(Beginning of STORED DATA)
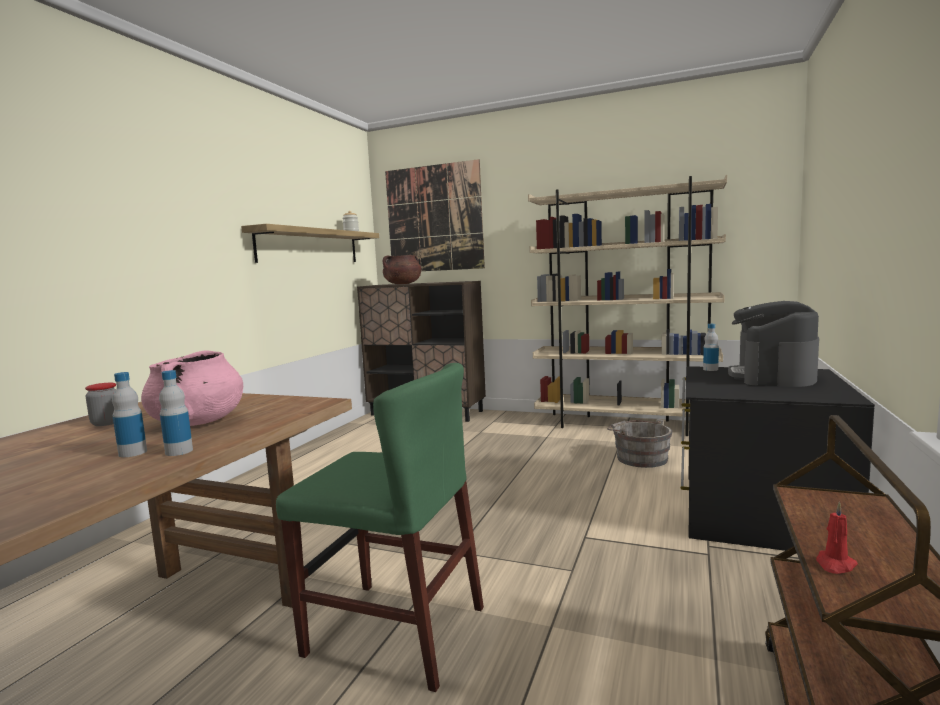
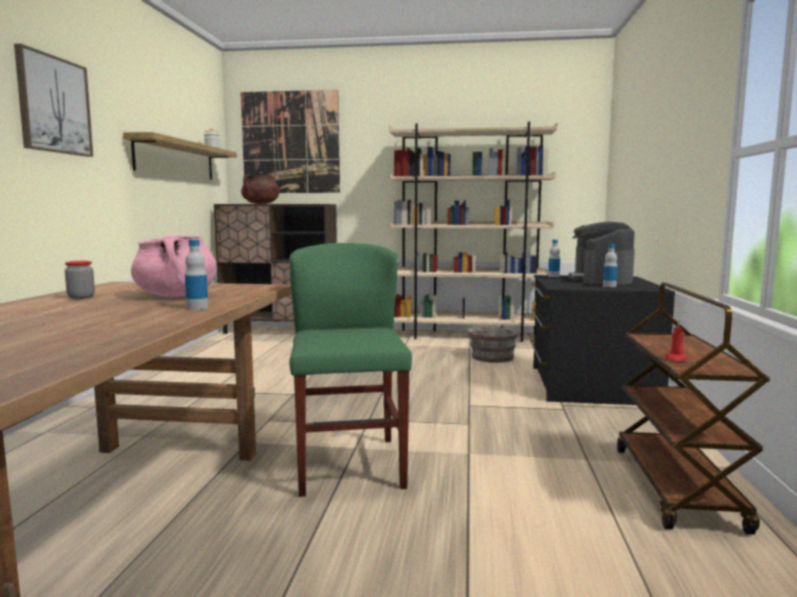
camera: 15 degrees left, 0 degrees up
(133, 453) = (155, 309): bottle -> bottle (609, 286)
(152, 207) = (54, 105): none -> picture
(395, 631) = (349, 465): green chair -> green chair turned 105 degrees counterclockwise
(End of STORED DATA)
▶ WORK REQUEST
The line that contains "(133, 453) = (155, 309): bottle", the final line of the listing, and every line between them are to be retyped exactly; nothing else.

▶ EXERCISE RESULT
(133, 453) = (155, 309): bottle -> bottle (609, 286)
(152, 207) = (54, 105): none -> picture
(395, 631) = (349, 465): green chair -> green chair turned 105 degrees counterclockwise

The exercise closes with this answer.